Kekeringan terpantau berdasarkan data hari tanpa hujan per 20 Agustus 2019. Data itu menunjukkan bahwa sebagian besar wilayah Banten mengalami deret hari kering lebih dari 20 hari hingga 60 hari.
Di Tangerang Selatan kekeringan terjadi di Kecamatan Pondok Aren dan Serpong. Hari tanpa hujan di kedua kecamatan itu mencapai 31 hari.
”Statusnya siaga,” kata Sukasno.
Prakiraan peluang curah hujan di kedua kecamatan ini sangat rendah.
Dari data BMKG Stasiun Klimatologi Tangerang Selatan, dasarian II per Agustus dan September lebih dari 90 persen dan prakiraan peluang curah hujan pada dasarian III Agustus dan dasarian September 2019 menunjukan bahwa beberapa daerah diperkirakan mengalami curah hujan sangat rendah.
Kekurangan air bersih
Badan Penanggulangan Bencana Daerah (BPBD) Kota Tangerang Selatan telah mendapatkan laporan warga kekurangan pasokan air bersih akibat terdampak musim kemarau.
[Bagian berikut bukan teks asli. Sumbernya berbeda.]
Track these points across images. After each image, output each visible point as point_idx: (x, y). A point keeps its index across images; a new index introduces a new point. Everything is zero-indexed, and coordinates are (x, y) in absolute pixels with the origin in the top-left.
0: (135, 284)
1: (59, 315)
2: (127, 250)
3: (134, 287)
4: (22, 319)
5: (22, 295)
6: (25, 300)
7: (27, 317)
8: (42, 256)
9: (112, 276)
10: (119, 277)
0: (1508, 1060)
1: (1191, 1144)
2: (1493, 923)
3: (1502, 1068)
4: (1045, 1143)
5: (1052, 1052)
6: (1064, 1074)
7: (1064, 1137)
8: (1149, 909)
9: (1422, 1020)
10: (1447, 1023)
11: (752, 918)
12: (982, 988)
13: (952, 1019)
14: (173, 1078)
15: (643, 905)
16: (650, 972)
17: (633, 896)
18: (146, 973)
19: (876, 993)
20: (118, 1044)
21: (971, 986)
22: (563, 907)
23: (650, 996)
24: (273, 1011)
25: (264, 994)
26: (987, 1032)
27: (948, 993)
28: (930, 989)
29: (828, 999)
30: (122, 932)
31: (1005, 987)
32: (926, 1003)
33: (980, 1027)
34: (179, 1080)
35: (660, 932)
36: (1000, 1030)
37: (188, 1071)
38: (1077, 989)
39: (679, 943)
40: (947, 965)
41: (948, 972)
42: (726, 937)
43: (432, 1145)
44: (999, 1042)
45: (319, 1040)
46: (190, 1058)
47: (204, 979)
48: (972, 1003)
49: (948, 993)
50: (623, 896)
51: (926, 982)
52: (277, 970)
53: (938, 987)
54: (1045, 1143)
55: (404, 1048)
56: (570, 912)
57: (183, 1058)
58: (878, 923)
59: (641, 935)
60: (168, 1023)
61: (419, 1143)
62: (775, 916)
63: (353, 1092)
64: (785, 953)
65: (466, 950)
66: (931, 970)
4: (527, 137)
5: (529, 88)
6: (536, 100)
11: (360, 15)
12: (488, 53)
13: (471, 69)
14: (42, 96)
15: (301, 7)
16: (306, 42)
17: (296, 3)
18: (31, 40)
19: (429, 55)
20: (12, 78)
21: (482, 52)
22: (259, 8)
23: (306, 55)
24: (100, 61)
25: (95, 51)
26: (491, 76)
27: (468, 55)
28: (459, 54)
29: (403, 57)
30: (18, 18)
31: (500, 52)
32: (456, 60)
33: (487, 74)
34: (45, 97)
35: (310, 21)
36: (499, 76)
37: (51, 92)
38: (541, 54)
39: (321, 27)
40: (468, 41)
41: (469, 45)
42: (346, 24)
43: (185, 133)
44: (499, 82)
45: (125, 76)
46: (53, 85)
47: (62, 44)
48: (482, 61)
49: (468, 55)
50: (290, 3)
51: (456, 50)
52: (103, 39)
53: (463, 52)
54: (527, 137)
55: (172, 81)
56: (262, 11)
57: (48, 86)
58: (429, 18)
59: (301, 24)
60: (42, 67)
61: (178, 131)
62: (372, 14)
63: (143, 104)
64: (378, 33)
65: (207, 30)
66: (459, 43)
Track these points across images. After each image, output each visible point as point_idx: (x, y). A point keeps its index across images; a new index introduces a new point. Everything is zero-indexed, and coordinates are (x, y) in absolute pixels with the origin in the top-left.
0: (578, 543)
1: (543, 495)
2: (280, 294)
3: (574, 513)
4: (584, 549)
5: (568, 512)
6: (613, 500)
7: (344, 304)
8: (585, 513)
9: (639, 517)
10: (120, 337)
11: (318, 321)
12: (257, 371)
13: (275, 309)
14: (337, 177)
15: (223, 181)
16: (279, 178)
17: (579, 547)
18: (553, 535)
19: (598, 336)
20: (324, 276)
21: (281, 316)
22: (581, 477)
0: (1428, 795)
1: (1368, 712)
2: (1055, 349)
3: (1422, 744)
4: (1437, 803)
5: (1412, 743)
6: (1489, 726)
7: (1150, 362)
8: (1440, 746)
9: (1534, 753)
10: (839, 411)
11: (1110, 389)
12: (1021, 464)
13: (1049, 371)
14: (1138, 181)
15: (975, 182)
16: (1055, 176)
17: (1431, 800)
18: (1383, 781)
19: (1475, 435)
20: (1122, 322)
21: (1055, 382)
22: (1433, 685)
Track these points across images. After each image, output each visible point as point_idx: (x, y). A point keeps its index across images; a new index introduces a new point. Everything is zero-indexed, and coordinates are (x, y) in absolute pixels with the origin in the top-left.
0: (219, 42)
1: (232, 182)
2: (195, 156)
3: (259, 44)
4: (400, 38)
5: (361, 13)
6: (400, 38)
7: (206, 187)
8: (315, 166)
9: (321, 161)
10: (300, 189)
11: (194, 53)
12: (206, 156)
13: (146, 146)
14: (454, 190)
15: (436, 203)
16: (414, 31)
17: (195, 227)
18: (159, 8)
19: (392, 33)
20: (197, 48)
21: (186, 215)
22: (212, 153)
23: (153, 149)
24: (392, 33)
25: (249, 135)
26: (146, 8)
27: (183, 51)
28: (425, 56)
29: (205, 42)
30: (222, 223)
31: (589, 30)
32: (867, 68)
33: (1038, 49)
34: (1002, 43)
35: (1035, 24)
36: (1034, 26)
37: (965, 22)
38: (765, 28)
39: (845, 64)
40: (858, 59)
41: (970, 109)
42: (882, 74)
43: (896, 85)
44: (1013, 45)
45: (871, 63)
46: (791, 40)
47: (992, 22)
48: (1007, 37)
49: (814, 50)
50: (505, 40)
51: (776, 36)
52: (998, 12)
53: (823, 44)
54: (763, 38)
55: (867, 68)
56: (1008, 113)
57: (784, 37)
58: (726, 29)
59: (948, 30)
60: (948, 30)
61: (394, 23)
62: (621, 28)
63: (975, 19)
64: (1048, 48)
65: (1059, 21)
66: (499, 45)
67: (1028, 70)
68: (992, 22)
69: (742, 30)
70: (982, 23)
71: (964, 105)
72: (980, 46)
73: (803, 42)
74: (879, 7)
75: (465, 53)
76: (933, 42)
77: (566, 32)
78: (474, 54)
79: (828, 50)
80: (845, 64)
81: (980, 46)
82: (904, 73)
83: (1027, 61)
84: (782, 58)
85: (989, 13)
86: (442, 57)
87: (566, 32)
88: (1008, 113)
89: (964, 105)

Kepala Seksi Kesiapsiagaan BPBD Tangerang Selatan Urip Supriatna mengatakan, titik lokasi terdampak kemarau ialah di Perumahan Pesona Serpong dan Kampung Koceak di Kecamatan Setu.
”Kami menyuplai air bersih setiap hari mencapai tiga mobil tangki dengan kapasitas per unit 4.000 liter,” kata Urip.
Sukarti (35), warga perumahan Pesona Serpong, mengatakan, sejak tiga pekan terakhir, dampak kemarau makin parah.
Ia bersama warga lainnya di perumahan itu sudah kesulitan mendapatkan air bersih untuk mandi, masak, dan mencuci pakaian. Dalam kondisi kesulitan air bersih ini, warga terpaksa membeli air dari tukang air keliling dan membeli air galon.
Warga membeli air di tukang air keliling Rp 3.000 per jeriken. Satu pikul terdiri dari dua jeriken.
”Sekarang, saya harus membeli enam pikul air bersih dari tukang air keliling untuk kebutuhan mandi dan mencuci pakaian. Sementara untuk masak kami menggunakan air galon,” kata Sukarti, Rabu.